3.6.06

The Neo-Reader’s Response (or, The Book I’m Waiting to Read)

The Wall Street Journal tells me what I should think about politics and what stocks I should (and should not) buy. Time magazine tells me what to think about the Iraqi conflict and TV Guide tells me what to watch. People Magazine tells me what to wear and how to look, while Credenda Agenda tells me what’s wrong with the world. All of these works are trying to change me, alter my thought process, my desires, my hopes, what I think about after the children fall asleep and I lay in bed, awake in my dis-ease.

As a(n aspiring) writer, I would never subscribe to the reduction of a text to what my response is: how it makes me feel, what I want to do when reading it. But then again, I’m waiting for someone to legitimize that how a text evokes my responsiveness is at least a certain reality: not the ontological expression of word and meaning, but the ontological realities of being changed by a word, transformed, enlightened, inspired, converted. Language is futile if it ends at the point of being spoken or written. Instruction is impotent even when there is no response. Imperative must compel, whether by fear or whether by grace.

Most writing takes for granted the assumption that we will have a response. Sure, there are hermeneutical principles, a cooperative endeavor that a reader must embrace: a willingness to heed, to listen, and to consider. But eventually, he must also respond: to agree, to argue, to dismiss, to muse, to reject, to embrace, to love, to live…differently.

Objectivity is non-existent; at the least, post-modernity has helped us shed that skin of the enlightened version of it. But consider the Gospel: there is the ontological reality of the incarnation, the God-Man who, scripture says, was born, lived perfectly, suffered fully, died, and was raised from the dead to sit at the right hand of God. And then there are the internal implications that this ontological reality has: a life dead to sin, alive with purpose, empowered by a new indwelling nature received by faith. Archibald Alexander speaks of the seal and the wax:

"There are two kinds of religious knowledge which, though they are as intimately connected as cause and effect, may nevertheless be distinguished from one another. These are, firstly, the knowledge of the truth as it is revealed in the Holy Scriptures and, secondly, the impression which that truth makes on the human mind when rightly apprehended. We may compare the first to the inscription or image on a seal and, similarly, compare the other to the impression made by the seal on the wax. When that impression is clearly and distinctly made, we can understand, through our contemplation of it, the true inscription on the seal more satisfactorily than if we tried to discern the inscription directly on the seal itself."

Or, as Rev. Steve Smallman says, “There is a distinction between the Gospel and the Gospel in you: yes, the Gospel is what happened ontologically 2000 years ago, but the Gospel in us is what happens in our lives as we are united to Christ.”

So…I guess I’m waiting.
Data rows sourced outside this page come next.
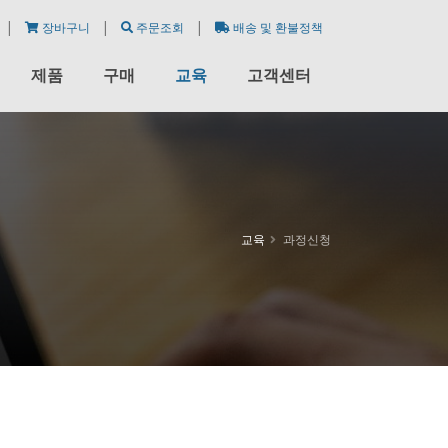
|
|
|
장바구니
주문조회
배송 및 환불정책
제품
구매
교육
고객센터
교육
과정신청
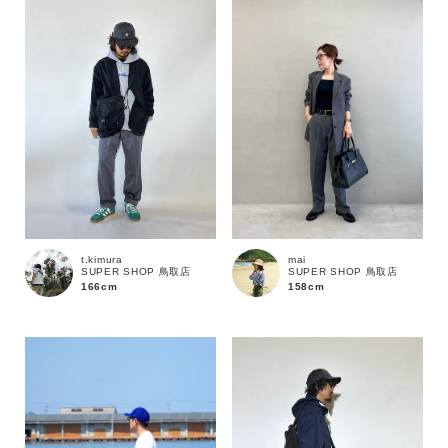
性別
MENS
LADIES
KIDS
カテゴリ
サイズ
t.kimura
mai
SUPER SHOP 鳥取店
SUPER SHOP 鳥取店
ブランド
166cm
158cm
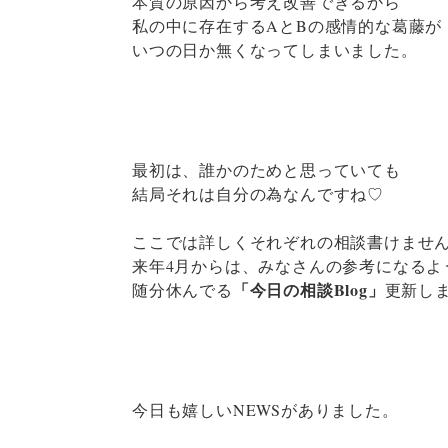
本質の原因から考え改善できるから
私の中に存在するAとBの感情的な葛藤が
いつの日か無くなってしまいました。
最初は、誰かのためと思っていても
結局それは自分の為なんですね♡
ここでは詳しくそれぞれの相談書けませ
来年4月からは、みなさんの参考になるよ
「今日の相談Blog」
随分休んでる
更新し
今日も嬉しいNEWSがありました。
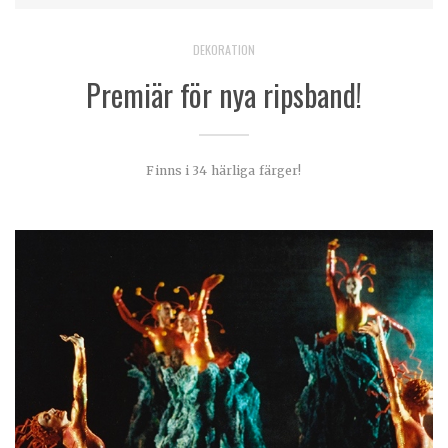
DEKORATION
Premiär för nya ripsband!
Finns i 34 härliga färger!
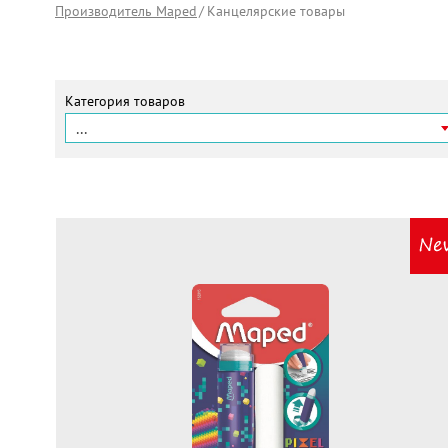
Производитель Maped
Канцелярские товары
Категория товаров
...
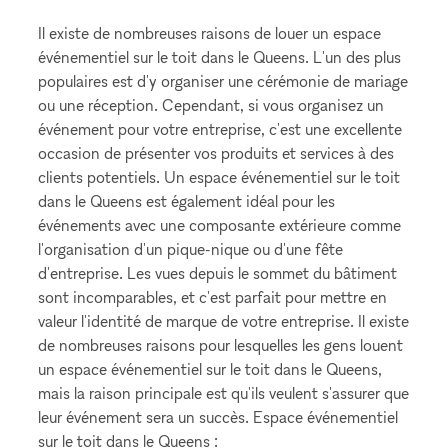
Il existe de nombreuses raisons de louer un espace
événementiel sur le toit dans le Queens. L'un des plus
populaires est d'y organiser une cérémonie de mariage
ou une réception. Cependant, si vous organisez un
événement pour votre entreprise, c'est une excellente
occasion de présenter vos produits et services à des
clients potentiels. Un espace événementiel sur le toit
dans le Queens est également idéal pour les
événements avec une composante extérieure comme
l'organisation d'un pique-nique ou d'une fête
d'entreprise. Les vues depuis le sommet du bâtiment
sont incomparables, et c'est parfait pour mettre en
valeur l'identité de marque de votre entreprise. Il existe
de nombreuses raisons pour lesquelles les gens louent
un espace événementiel sur le toit dans le Queens,
mais la raison principale est qu'ils veulent s'assurer que
leur événement sera un succès. Espace événementiel
sur le toit dans le Queens :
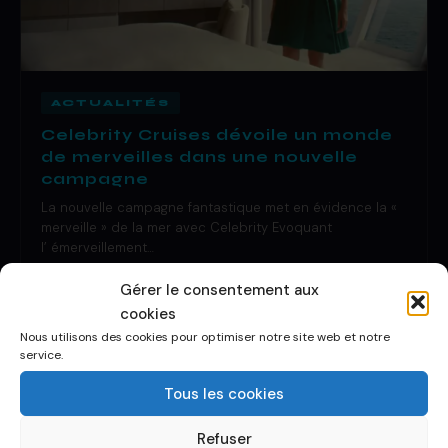
ACTUALITÉS
Celebrity Cruises dévoile un monde
de merveilles dans une nouvelle
campagne
La nouvelle campagne fantastique met en évidence la «
merveille » de la mer avec Celebrity Evoquant
l’ émerveillement…
29 Oct 2019
·
1 de lecture
Gérer le consentement aux
cookies
Nous utilisons des cookies pour optimiser notre site web et notre
service.
Tous les cookies
Refuser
I’m waiting for a book that invites me to bring my muddled emotions to the lines of the page and explore the path set out before me, with the intention that I arrive somewhere in the end—but arrive having been changed by the process itself: that I know myself better. Can it be rightly called a dialogue on self-reflection? Can it be rightly called the legitimacy of the reader’s reaction? Is it really a neo-reader response criticism? I don’t know. I am just stricken daily by how little we know ourselves, and how impacting such ignorance is played out in our knowledge of God, as in the words of Calvin, “Our wisdom, in so far as it ought to be deemed true and solid Wisdom, consists almost entirely of two parts: the knowledge of God and of ourselves.”

Maybe what I’m looking for is fiction and personal testimony (a.k.a non-fiction) that echoes the Bible by inviting the blessedness and brokenness of creation into the same room to dance: as grace and glory displace grief—and not just ontological grief—but my grief, your grief, and our commonly shared grief. Maybe I’m waiting to read someone write a critical approach that says, “The writer and the reader are opposite termini upon the same line. The one reflects and writes, while the other reads and reacts. At each extreme, one can tell where the onus rests. However, there is no distinct line of demarcation at which point one might declare that beyond such-and-so a point the onus is on the reader and before such-and-so a point it rests upon the writer. It is not a monologue to which the reader merely listens, but ultimately a conversation into which he, with his emotions, thoughts, and experiences, brings a voice that sings either in harmony or dissidence with the words of the writer and so all writing is expression, interpretation, and reaction.”

So, as the two most recent books read have been poor selections, and as I absolutely refuse to begin with a negative post, let me submit to you—the reader—this consideration of a text that I’ve yet to read, but which I think is the validating compromise that the emotional romanticism, the pessimistic realist, and the optimistic rationalists hope to find.